## Requirement
Print every line of the entries below word for word, omitting the pictures.

## Exercise data
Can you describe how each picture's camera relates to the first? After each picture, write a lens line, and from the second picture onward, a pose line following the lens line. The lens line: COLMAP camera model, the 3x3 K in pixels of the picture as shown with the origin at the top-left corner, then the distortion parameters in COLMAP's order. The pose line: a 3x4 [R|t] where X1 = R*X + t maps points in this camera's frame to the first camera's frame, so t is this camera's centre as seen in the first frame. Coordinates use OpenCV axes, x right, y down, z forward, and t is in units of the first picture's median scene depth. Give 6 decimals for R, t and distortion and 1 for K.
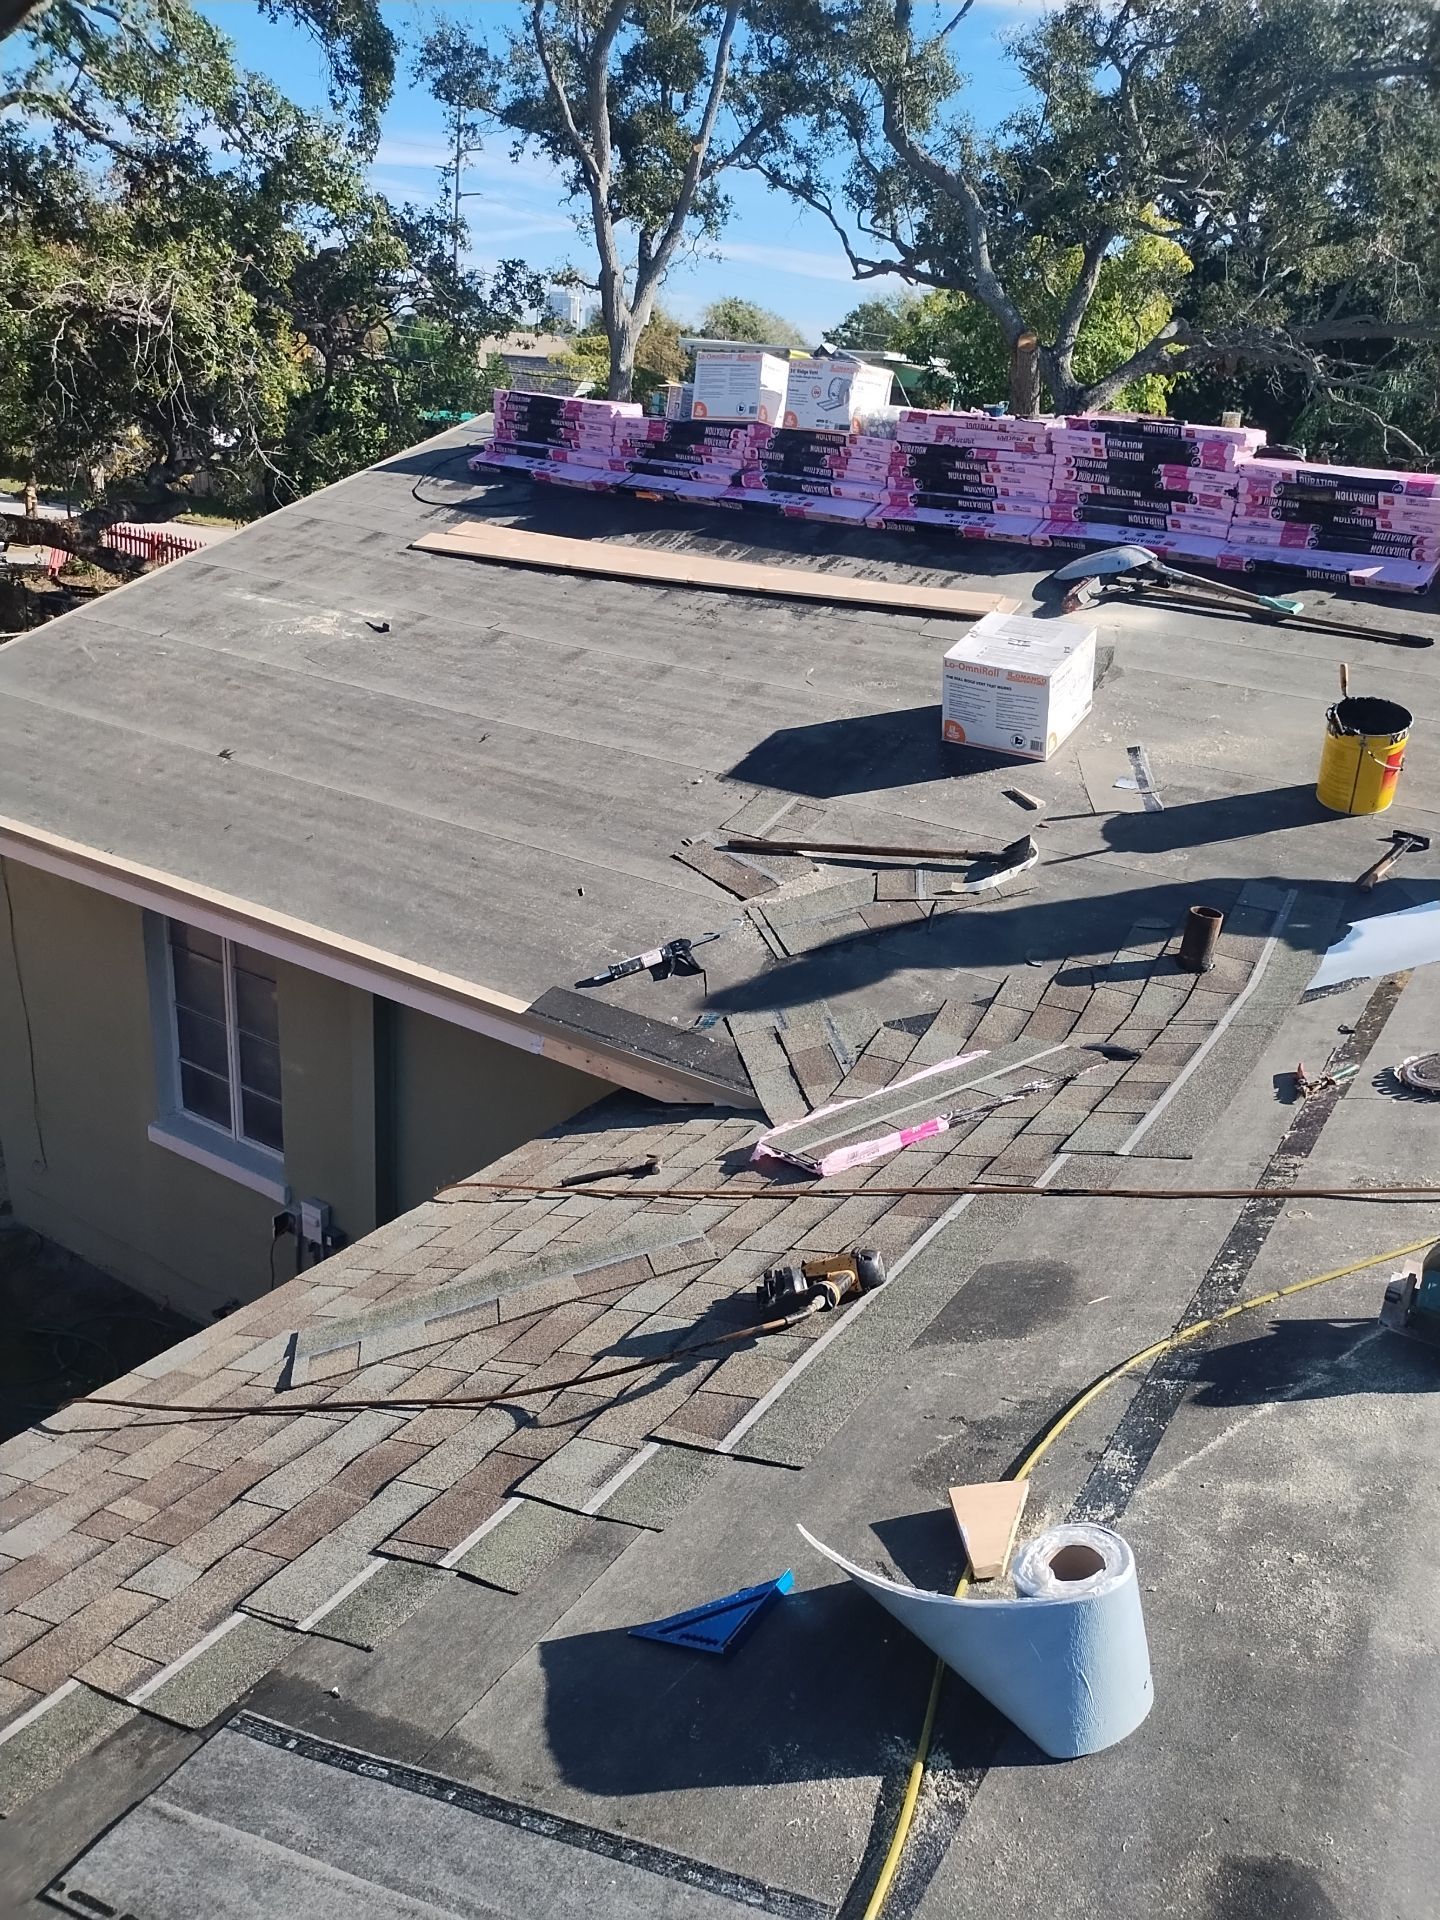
lens RADIAL K [[1440.2, 0, 721.4], [0, 1440.2, 997.7], [0, 0, 1]] dist [0.128561, -0.267259]
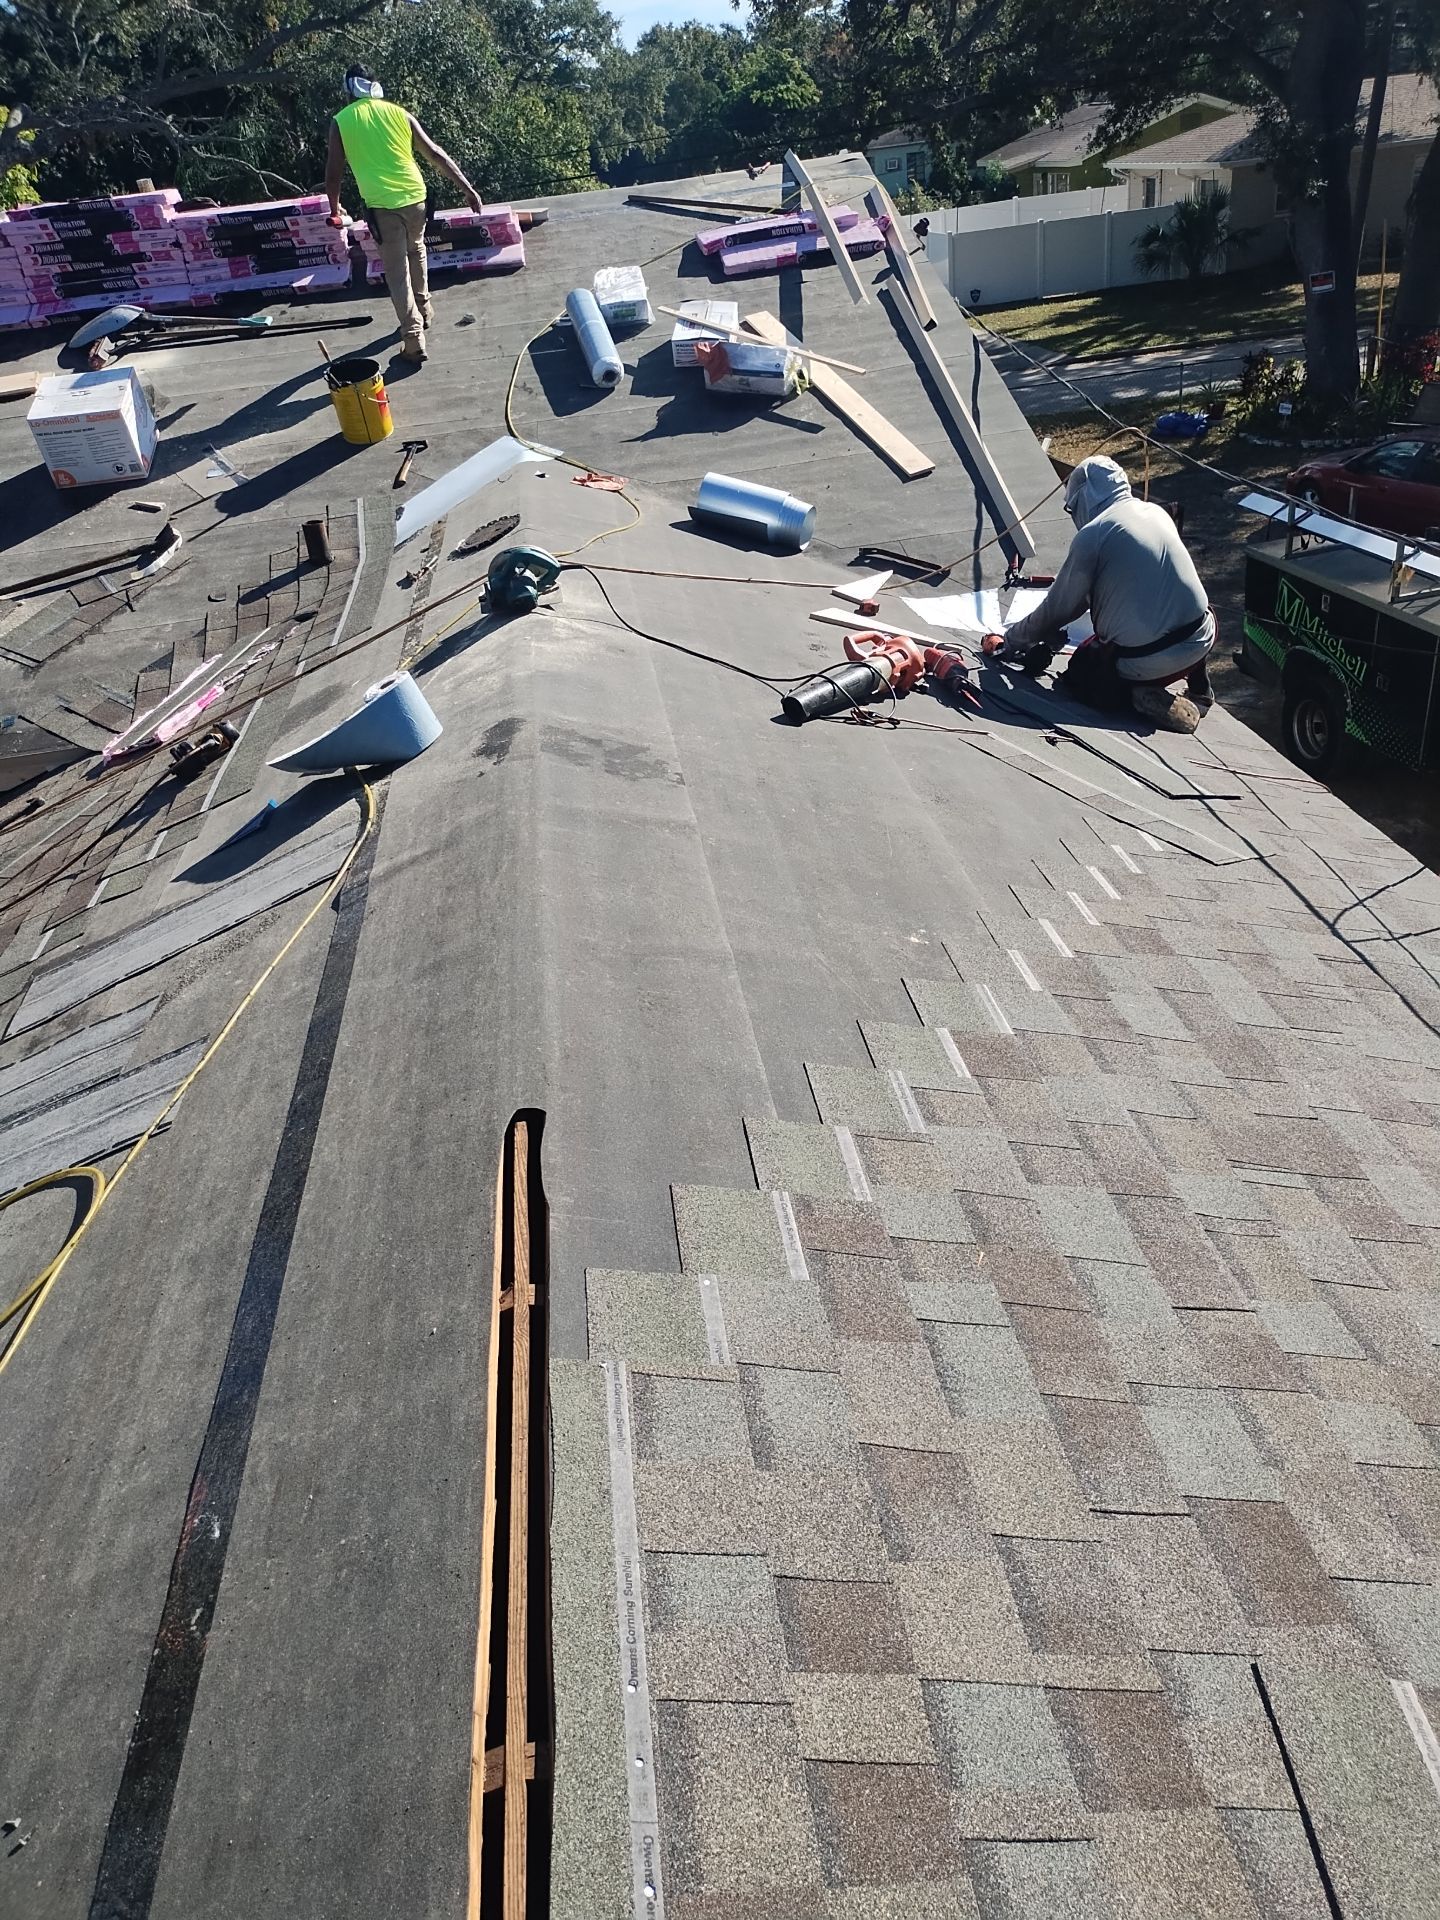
lens RADIAL K [[1489.9, 0, 720.0], [0, 1489.9, 960.0], [0, 0, 1]] dist [0.026272, -0.009202]
pose [[0.767377, -0.443316, 0.463253, -0.156170], [0.398150, 0.895767, 0.197682, 0.129871], [-0.502602, 0.032747, 0.863897, -0.310491]]
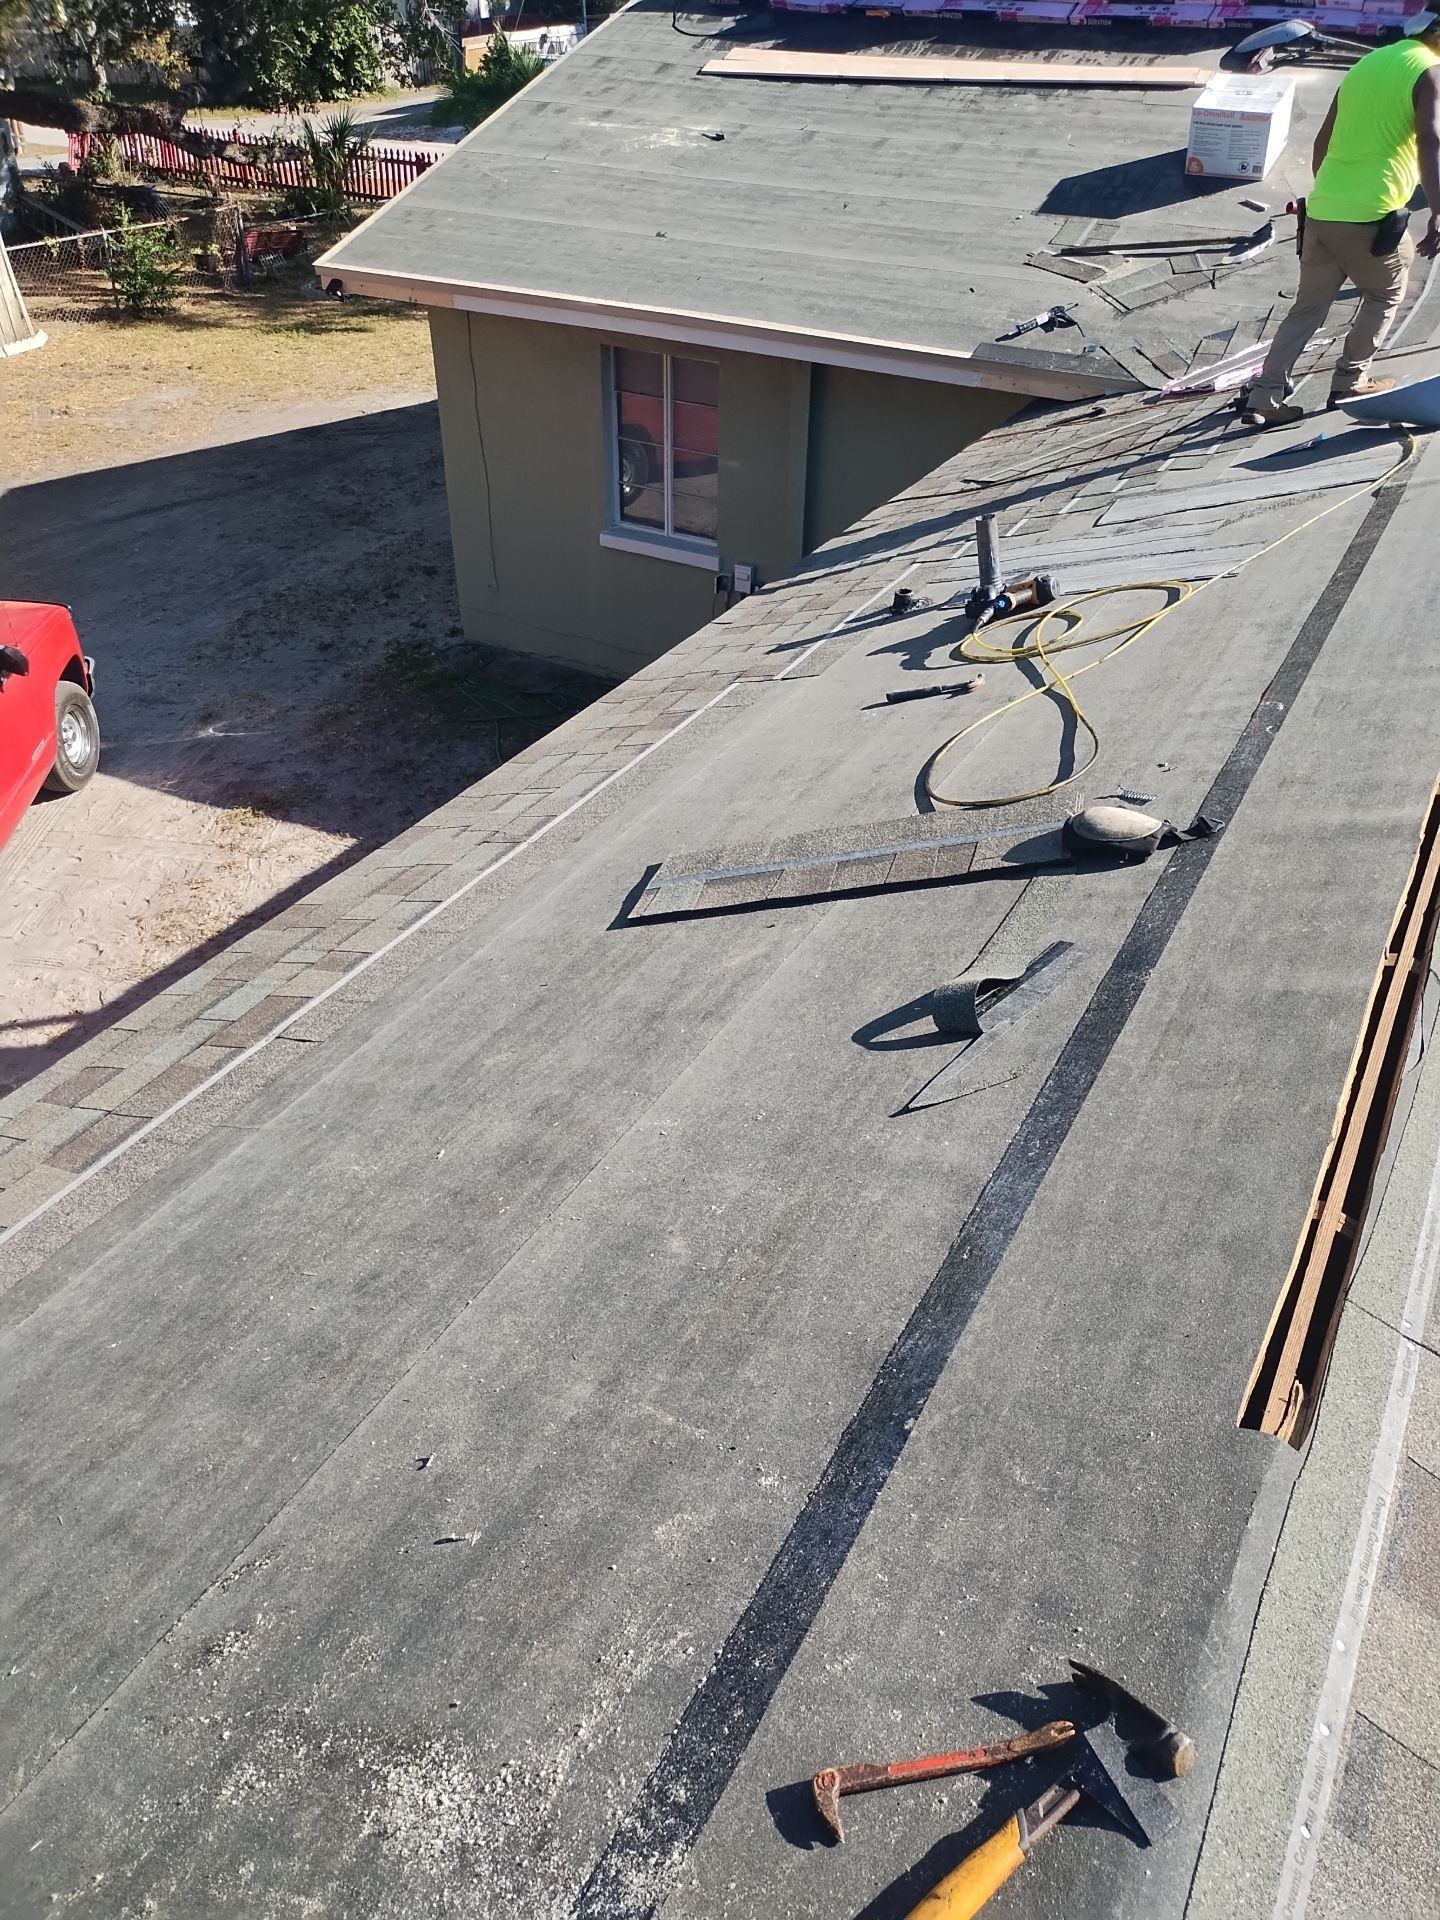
lens RADIAL K [[1454.6, 0, 718.0], [0, 1454.6, 989.8], [0, 0, 1]] dist [0.009904, -0.001698]
pose [[0.996689, -0.080883, 0.008353, -0.336678], [0.076564, 0.968101, 0.238577, 0.195814], [-0.027383, -0.237148, 0.971088, -0.511424]]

## Solution for this exercise
Can you describe how each picture's camera relates to the first? After each picture, write a lens line, and from the second picture onward, a pose line following the lens line. The lens line: COLMAP camera model, the 3x3 K in pixels of the picture as shown with the origin at the top-left corner, then the distortion parameters in COLMAP's order. The pose line: a 3x4 [R|t] where X1 = R*X + t maps points in this camera's frame to the first camera's frame, so t is this camera's centre as seen in the first frame. Coordinates use OpenCV axes, x right, y down, z forward, and t is in units of the first picture's median scene depth. Give 6 decimals for R, t and distortion and 1 for K.
lens RADIAL K [[1440.2, 0, 721.4], [0, 1440.2, 997.7], [0, 0, 1]] dist [0.128561, -0.267259]
lens RADIAL K [[1489.9, 0, 720.0], [0, 1489.9, 960.0], [0, 0, 1]] dist [0.026272, -0.009202]
pose [[0.767377, -0.443316, 0.463253, -0.156170], [0.398150, 0.895767, 0.197682, 0.129871], [-0.502602, 0.032747, 0.863897, -0.310491]]
lens RADIAL K [[1454.6, 0, 718.0], [0, 1454.6, 989.8], [0, 0, 1]] dist [0.009904, -0.001698]
pose [[0.996689, -0.080883, 0.008353, -0.336678], [0.076564, 0.968101, 0.238577, 0.195814], [-0.027383, -0.237148, 0.971088, -0.511424]]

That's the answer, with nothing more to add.